6. verification_result

Emitted by sciagent’s existing verification gates: ProvenanceChecker (DATA + EXEC) and the orchestrator’s LLM verification gate.

field type required description
gate string (enum) yes "data", "exec", or "llm".
task_id string | null yes Todo task id when the gate ran on a specific task; null for session-wide checks.
claim object yes What was being verified. Shape: {kind: "data_acquisition" \| "execution" \| "tests_ran" \| "task_outcome", ...details}. Truncatable.
verdict string (enum) yes "verified", "refuted", "insufficient", or "warning".
confidence number | null yes 0.0–1.0 for the LLM gate; null for DATA/EXEC.
evidence object yes Summary of which logs/files/checks were consulted. Truncatable.
issues array of object yes Each {severity: "error" \| "warning" \| "info", category: string, message: string}. May be empty.
verifier string yes "provenance_checker" for DATA/EXEC; the verifier model name (e.g. "claude-opus-4-7", "gpt-4o-mini") for the LLM gate. Provider-neutral.

7. correction

Emitted when a later observation supersedes an earlier event. The original line is never rewritten.

field type required description
corrects_event_id string yes The event_id being corrected.
reason string yes Free-form explanation.
replacement object yes Body fields to use in place of the original.

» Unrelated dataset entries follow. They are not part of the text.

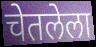
चेतलेला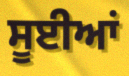
ਸੂਈਆਂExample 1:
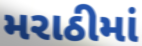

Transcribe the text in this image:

મરાઠીમાં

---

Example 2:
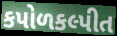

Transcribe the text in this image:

કપોળકલ્પીત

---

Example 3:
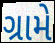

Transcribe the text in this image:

ગ્રામે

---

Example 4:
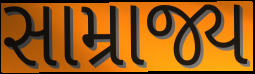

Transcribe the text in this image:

સામ્રાજ્ય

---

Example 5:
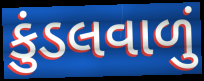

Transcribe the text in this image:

કુંડલવાળું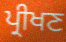
ਪ੍ਰੀਖਣ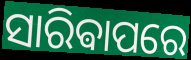
ସାରିଵାପରେ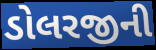
ડોલરજીની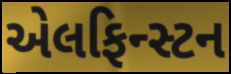
એલફિન્સ્ટન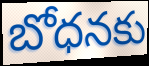
బోధనకుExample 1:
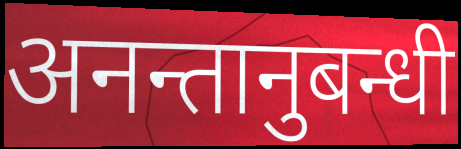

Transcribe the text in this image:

अनन्तानुबन्धी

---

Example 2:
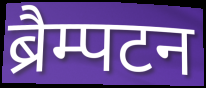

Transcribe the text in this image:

ब्रैम्पटन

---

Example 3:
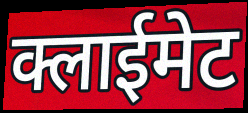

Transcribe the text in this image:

क्लाईमेट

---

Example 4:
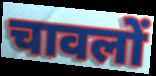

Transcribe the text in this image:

चावलों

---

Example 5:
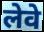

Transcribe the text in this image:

लेवेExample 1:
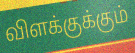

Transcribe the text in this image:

A verifier scanning the log linearly and merging corrections produces a “corrected view” of the session. M1B does not currently emit any correction events; the kind is documented so future readers know how to handle them.


Bounded growth

  • Hard cap, advisory: each line ≤ 16 KB after JSON serialization.
  • Per-field cap: any value listed in the per-event-kind “Truncatable” table whose serialized form exceeds 4 KB is replaced with a stub:

    {
      "_truncated": true,
      "_original_size": 12345,
      "_preview": "first 256 characters of the original",
      "_sha256": "hex sha256 of the full original"
    }
    
  • Load-bearing fields are never truncated. command_original, command_resolved, intent, expected_artifacts, path — if any of these exceeds the cap the line is emitted slightly over budget so the field stays intact. The cap exists to make truncation visible; correctness of the underlying data is the writer’s responsibility.
event_kind truncatable fields
tool_call arguments
tool_result output_summary, error
verification_result claim, evidence

Reading the log

A verifier reading the log cold should:

  1. Read the whole file under a shared flock on .provenance.lock. (The sciagent reader API does this for you.)
  2. Skip lines marked _parse_error but record that they were observed.
  3. Sort events by seq for ordering. Treat ts as informative only — monotonic ordering is what seq guarantees.
  4. Match tool_call to tool_result by tool_call_id.
  5. Match compute_job_launched to subsequent compute_job_status_changed and artifact_produced events by job_id.
  6. Apply correction events last: each correction’s replacement body shadows the corresponding fields on the event with matching corrects_event_id.

The cross-LLM verification claim that this schema is built around: a verifier that reads the log this way, without any access to sciagent’s runtime, can determine which tools ran, what commands actually executed on which clusters, where outputs landed, and whether the agent’s earlier verification gates produced unbiased verdicts.